Es ist der bislang beste, überragende Beitrag im Cannes-Festival für Anke Westphal. WALTZ WITH BASHIR ist "nicht nur ein therapeutischer Film über Kriegstraumata und Mitschuld geworden, sondern auch einer über die Anatomie der Erinnerung. Überragend ist WALTZ WITH BASHIR durch die ästhetische Form, die Ari Folman hier fand. Er drehte einen "dokumentarischen Animationsfilm" ... Das Ergebnis ist ein ebenso heikler wie gelungener Vermittlungsakt zwischen popkulturellen Ästhetiken, dokumentarischen Mitteln und tradiertem Antikriegskino - mit durchaus streitbaren Thesen wie der, dass israelische Soldaten maschinell zu töten imstande sind, weil sie durch den Holocaust darauf vorbereitet sind."

17. Mai 2008 | WALTZ WITH BASHIR • Kritik • Der Tagesspiegel

Jan Schulz-Ojala ist begeistert: "Der Regisseur zeigt sie als talking heads in Flash-Animation und schneidet, nachinszenierend, die geschilderten Kriegsszenen dazwischen. Die ästhetische Kohärenz der gezeichneten bewegten Bilder lässt so nicht nur die Gewalt bedrückend gegenwärtig erscheinen, sondern verwandelt die sich zögernd Erinnernden zu fortlebenden Gespenstern, ja Geiseln ihrer eigenen Geschichte. ... WALTZ WITH BASHIR ist aufregend, bewegend, allseitig klug.
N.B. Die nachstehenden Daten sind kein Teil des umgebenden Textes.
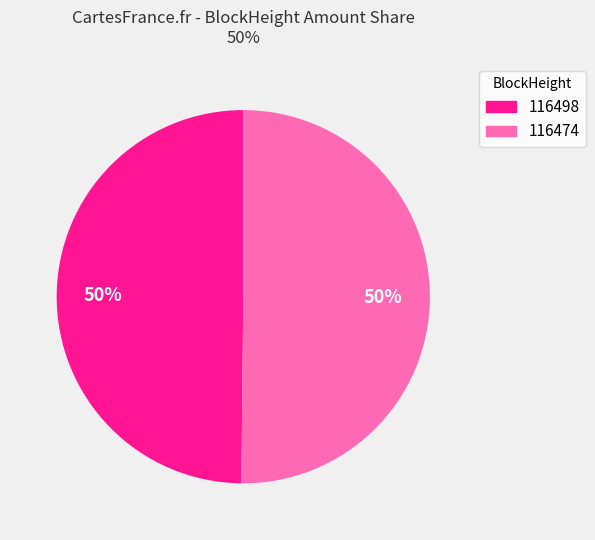

The 116498 slice represents 58% of the pie. True or false?

False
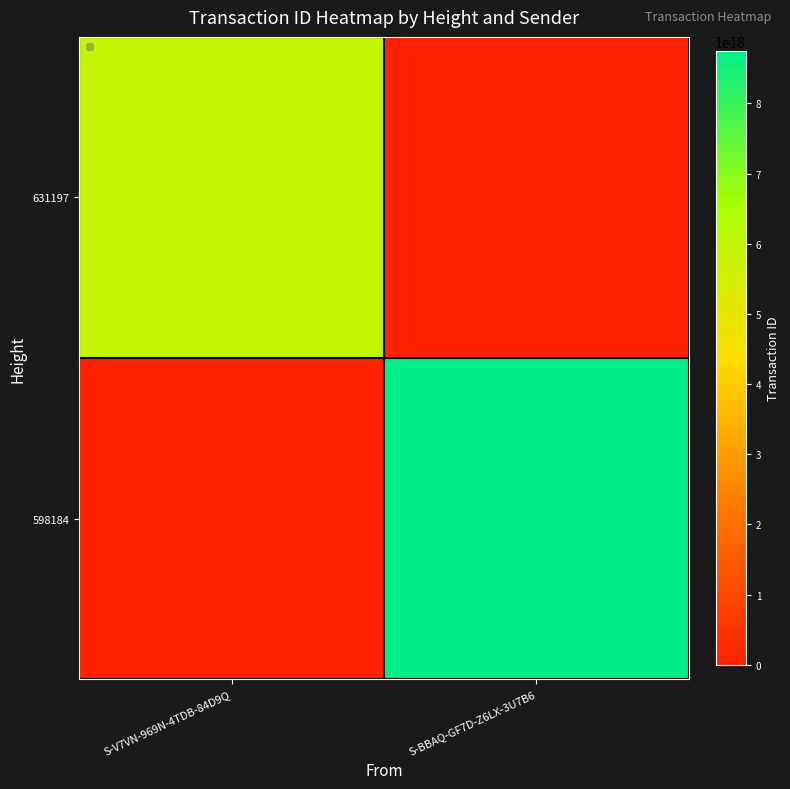

Which series changed the most between S-V7VN-969N-4TDB-84D9Q and S-BBAQ-GF7D-Z6LX-3U7B6?

598184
16. Mai 2008 | WALTZ WITH BASHIR • Kritik • Der Spiegel

Laut Andreas Borcholte gelingt den Filmemachern "eine neuartige Form der Kriegs-Doku, die sowohl visuell fasziniert, als auch emotional aufrüttelt. "Folmans Film ist nicht ohne Makel, denn die visuelle Überraschung täuscht über einige dramaturgische Schwächen hinweg, und dass der Film, so klingt es in einigen Interview-Passagen an, eine Parallele zwischen Auschwitz und dem Palästinenser-Massaker schlägt, ist recht radikal und dürfte in Israel für Kontroversen sorgen, wo die Geschehnisse von damals zwar aufgearbeitet sind, aber immer noch als Trauma über der Nation hängen."

16. Mai 2008 | WALTZ WITH BASHIR • Kritik • Die Tageszeitung

Nur das Ende des Films hat Cristina Nord nicht überzeugt. "Die Klarheit der Animation, das Nebeneinander von Traum und Wirklichkeit, der etwas grobe Strich, dazu der harte Einsatz von Musik: All das öffnet Folman einen Raum, in dem er viel direkter über Erinnerung, Trauma und Vergessen reflektieren kann, als das im Realfilm möglich wäre. Wie leicht die Gefahr von Plumpheit droht, zeigt der Regisseur unfreiwillig in den letzten Einstellungen. Es sind Videobilder aus den Lagern, aufgenommen am Morgen nach dem Massaker. Man sieht obszön verformte Leichen, Fliegen, Blut und Staub. An dieser Stelle hat man zum ersten Mal den Eindruck, WALTZ WITH BASHIR wolle zu Empathie und Emotion zwingen."

16. Mai 2008 | WALTZ WITH BASHIR • Kritik • Frankfurter Rundschau

Daniel Kothenschulte lobt die politische Brisanz. "Ari Folmans anfänglich surreal anmutender, schließlich verstörend sachlicher Animationsfilm begreift die Erinnerung als Alien: Unfassbar in ihrer amorphen Struktur, nicht zu greifen und doch - gerade in ihrer kollektiven Form - von gespenstischer Macht. Vier Jahre hat er an diesem Film gearbeitet, er nennt sie seine Therapie. So wurde das Motiv des Eröffnungsfilms, kollektive Erblindung, schon am zweiten Tag ein politisches Thema von höchster Brisanz."